The task -
Transcribe every line below exactly; no image goes into the output.

Data shown -
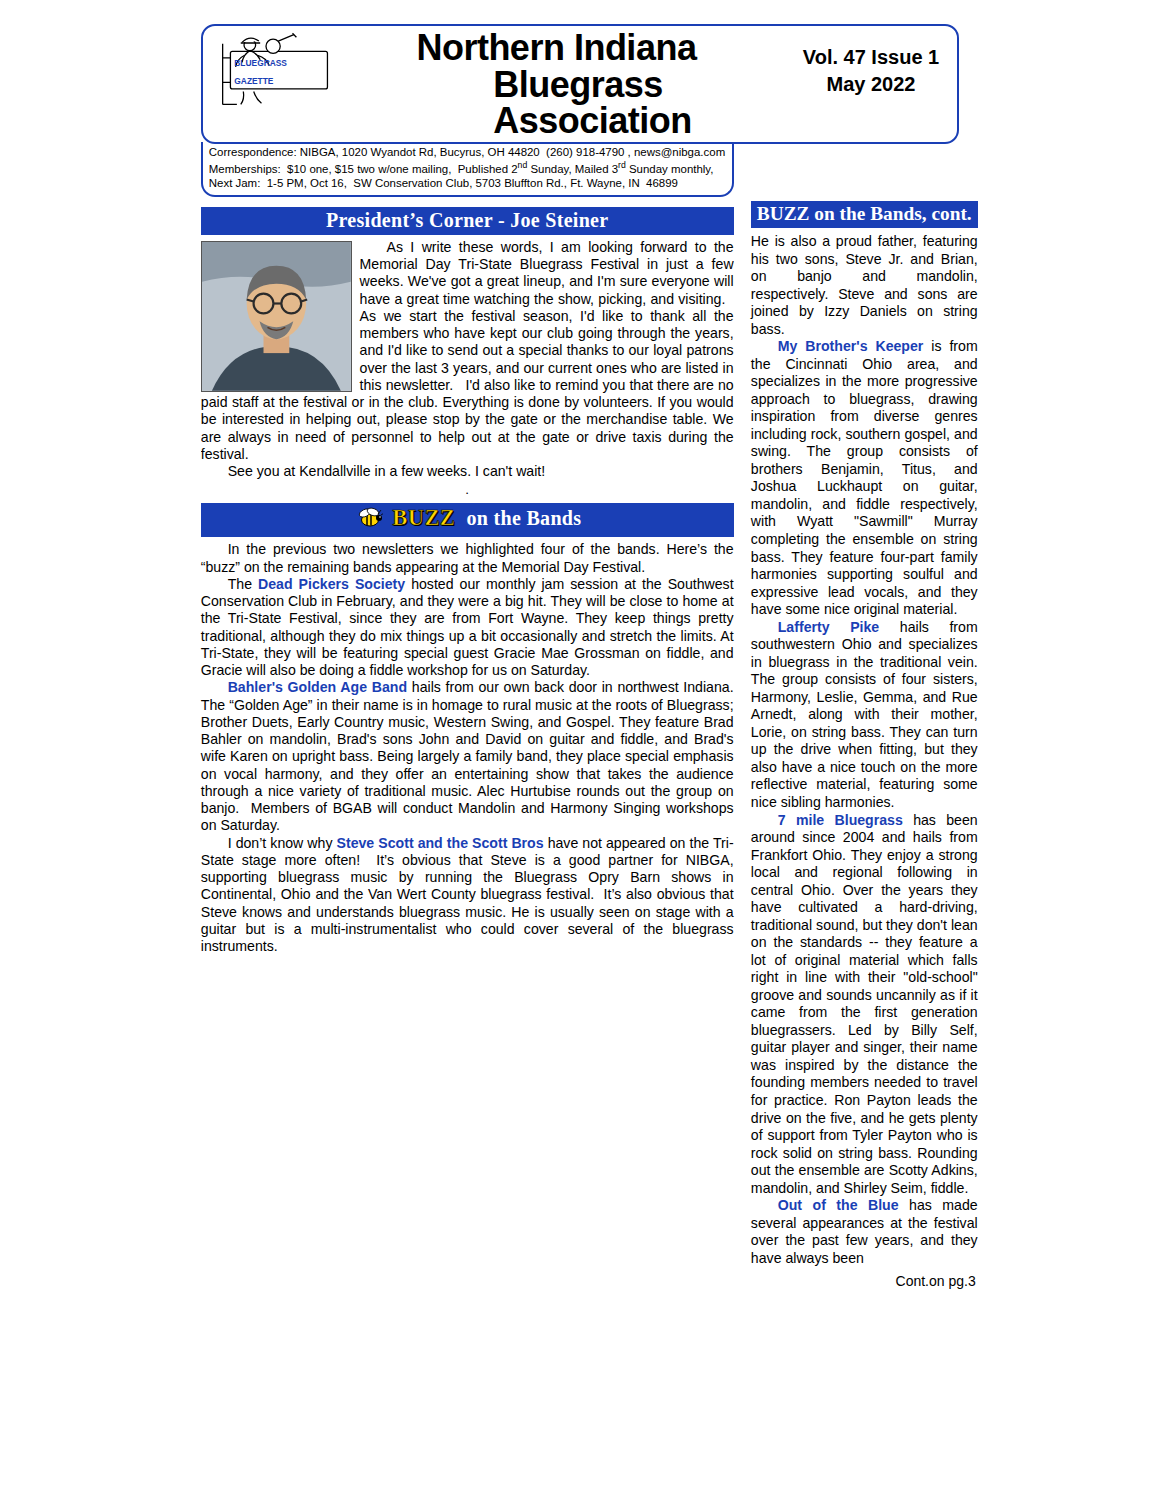BLUEGRASS GAZETTE
Northern Indiana
Bluegrass
Association
Vol. 47 Issue 1
May 2022
Correspondence: NIBGA, 1020 Wyandot Rd, Bucyrus, OH 44820 (260) 918-4790 , news@nibga.com
Memberships: $10 one, $15 two w/one mailing, Published 2nd Sunday, Mailed 3rd Sunday monthly,
Next Jam: 1-5 PM, Oct 16, SW Conservation Club, 5703 Bluffton Rd., Ft. Wayne, IN 46899
President’s Corner - Joe Steiner
As I write these words, I am looking forward to the Memorial Day Tri-State Bluegrass Festival in just a few weeks. We've got a great lineup, and I'm sure everyone will have a great time watching the show, picking, and visiting. As we start the festival season, I'd like to thank all the members who have kept our club going through the years, and I'd like to send out a special thanks to our loyal patrons over the last 3 years, and our current ones who are listed in this newsletter. I'd also like to remind you that there are no paid staff at the festival or in the club. Everything is done by volunteers. If you would be interested in helping out, please stop by the gate or the merchandise table. We are always in need of personnel to help out at the gate or drive taxis during the festival.
See you at Kendallville in a few weeks. I can't wait!
.
BUZZ on the Bands
In the previous two newsletters we highlighted four of the bands. Here’s the “buzz” on the remaining bands appearing at the Memorial Day Festival.
The Dead Pickers Society hosted our monthly jam session at the Southwest Conservation Club in February, and they were a big hit. They will be close to home at the Tri-State Festival, since they are from Fort Wayne. They keep things pretty traditional, although they do mix things up a bit occasionally and stretch the limits. At Tri-State, they will be featuring special guest Gracie Mae Grossman on fiddle, and Gracie will also be doing a fiddle workshop for us on Saturday.
Bahler's Golden Age Band hails from our own back door in northwest Indiana. The “Golden Age” in their name is in homage to rural music at the roots of Bluegrass; Brother Duets, Early Country music, Western Swing, and Gospel. They feature Brad Bahler on mandolin, Brad's sons John and David on guitar and fiddle, and Brad's wife Karen on upright bass. Being largely a family band, they place special emphasis on vocal harmony, and they offer an entertaining show that takes the audience through a nice variety of traditional music. Alec Hurtubise rounds out the group on banjo. Members of BGAB will conduct Mandolin and Harmony Singing workshops on Saturday.
I don’t know why Steve Scott and the Scott Bros have not appeared on the Tri-State stage more often! It’s obvious that Steve is a good partner for NIBGA, supporting bluegrass music by running the Bluegrass Opry Barn shows in Continental, Ohio and the Van Wert County bluegrass festival. It’s also obvious that Steve knows and understands bluegrass music. He is usually seen on stage with a guitar but is a multi-instrumentalist who could cover several of the bluegrass instruments.
BUZZ on the Bands, cont.
He is also a proud father, featuring his two sons, Steve Jr. and Brian, on banjo and mandolin, respectively. Steve and sons are joined by Izzy Daniels on string bass.
My Brother's Keeper is from the Cincinnati Ohio area, and specializes in the more progressive approach to bluegrass, drawing inspiration from diverse genres including rock, southern gospel, and swing. The group consists of brothers Benjamin, Titus, and Joshua Luckhaupt on guitar, mandolin, and fiddle respectively, with Wyatt "Sawmill" Murray completing the ensemble on string bass. They feature four-part family harmonies supporting soulful and expressive lead vocals, and they have some nice original material.
Lafferty Pike hails from southwestern Ohio and specializes in bluegrass in the traditional vein. The group consists of four sisters, Harmony, Leslie, Gemma, and Rue Arnedt, along with their mother, Lorie, on string bass. They can turn up the drive when fitting, but they also have a nice touch on the more reflective material, featuring some nice sibling harmonies.
7 mile Bluegrass has been around since 2004 and hails from Frankfort Ohio. They enjoy a strong local and regional following in central Ohio. Over the years they have cultivated a hard-driving, traditional sound, but they don't lean on the standards -- they feature a lot of original material which falls right in line with their "old-school" groove and sounds uncannily as if it came from the first generation bluegrassers. Led by Billy Self, guitar player and singer, their name was inspired by the distance the founding members needed to travel for practice. Ron Payton leads the drive on the five, and he gets plenty of support from Tyler Payton who is rock solid on string bass. Rounding out the ensemble are Scotty Adkins, mandolin, and Shirley Seim, fiddle.
Out of the Blue has made several appearances at the festival over the past few years, and they have always been
Cont.on pg.3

Result of the task -
BLUEGRASS GAZETTE
Northern Indiana
Bluegrass
Association
Vol. 47 Issue 1
May 2022
Correspondence: NIBGA, 1020 Wyandot Rd, Bucyrus, OH 44820 (260) 918-4790 , news@nibga.com
Memberships: $10 one, $15 two w/one mailing, Published 2nd Sunday, Mailed 3rd Sunday monthly,
Next Jam: 1-5 PM, Oct 16, SW Conservation Club, 5703 Bluffton Rd., Ft. Wayne, IN 46899
President’s Corner - Joe Steiner
As I write these words, I am looking forward to the Memorial Day Tri-State Bluegrass Festival in just a few weeks. We've got a great lineup, and I'm sure everyone will have a great time watching the show, picking, and visiting. As we start the festival season, I'd like to thank all the members who have kept our club going through the years, and I'd like to send out a special thanks to our loyal patrons over the last 3 years, and our current ones who are listed in this newsletter. I'd also like to remind you that there are no paid staff at the festival or in the club. Everything is done by volunteers. If you would be interested in helping out, please stop by the gate or the merchandise table. We are always in need of personnel to help out at the gate or drive taxis during the festival.
See you at Kendallville in a few weeks. I can't wait!
.
BUZZ on the Bands
In the previous two newsletters we highlighted four of the bands. Here’s the “buzz” on the remaining bands appearing at the Memorial Day Festival.
The Dead Pickers Society hosted our monthly jam session at the Southwest Conservation Club in February, and they were a big hit. They will be close to home at the Tri-State Festival, since they are from Fort Wayne. They keep things pretty traditional, although they do mix things up a bit occasionally and stretch the limits. At Tri-State, they will be featuring special guest Gracie Mae Grossman on fiddle, and Gracie will also be doing a fiddle workshop for us on Saturday.
Bahler's Golden Age Band hails from our own back door in northwest Indiana. The “Golden Age” in their name is in homage to rural music at the roots of Bluegrass; Brother Duets, Early Country music, Western Swing, and Gospel. They feature Brad Bahler on mandolin, Brad's sons John and David on guitar and fiddle, and Brad's wife Karen on upright bass. Being largely a family band, they place special emphasis on vocal harmony, and they offer an entertaining show that takes the audience through a nice variety of traditional music. Alec Hurtubise rounds out the group on banjo. Members of BGAB will conduct Mandolin and Harmony Singing workshops on Saturday.
I don’t know why Steve Scott and the Scott Bros have not appeared on the Tri-State stage more often! It’s obvious that Steve is a good partner for NIBGA, supporting bluegrass music by running the Bluegrass Opry Barn shows in Continental, Ohio and the Van Wert County bluegrass festival. It’s also obvious that Steve knows and understands bluegrass music. He is usually seen on stage with a guitar but is a multi-instrumentalist who could cover several of the bluegrass instruments.
BUZZ on the Bands, cont.
He is also a proud father, featuring his two sons, Steve Jr. and Brian, on banjo and mandolin, respectively. Steve and sons are joined by Izzy Daniels on string bass.
My Brother's Keeper is from the Cincinnati Ohio area, and specializes in the more progressive approach to bluegrass, drawing inspiration from diverse genres including rock, southern gospel, and swing. The group consists of brothers Benjamin, Titus, and Joshua Luckhaupt on guitar, mandolin, and fiddle respectively, with Wyatt "Sawmill" Murray completing the ensemble on string bass. They feature four-part family harmonies supporting soulful and expressive lead vocals, and they have some nice original material.
Lafferty Pike hails from southwestern Ohio and specializes in bluegrass in the traditional vein. The group consists of four sisters, Harmony, Leslie, Gemma, and Rue Arnedt, along with their mother, Lorie, on string bass. They can turn up the drive when fitting, but they also have a nice touch on the more reflective material, featuring some nice sibling harmonies.
7 mile Bluegrass has been around since 2004 and hails from Frankfort Ohio. They enjoy a strong local and regional following in central Ohio. Over the years they have cultivated a hard-driving, traditional sound, but they don't lean on the standards -- they feature a lot of original material which falls right in line with their "old-school" groove and sounds uncannily as if it came from the first generation bluegrassers. Led by Billy Self, guitar player and singer, their name was inspired by the distance the founding members needed to travel for practice. Ron Payton leads the drive on the five, and he gets plenty of support from Tyler Payton who is rock solid on string bass. Rounding out the ensemble are Scotty Adkins, mandolin, and Shirley Seim, fiddle.
Out of the Blue has made several appearances at the festival over the past few years, and they have always been
Cont.on pg.3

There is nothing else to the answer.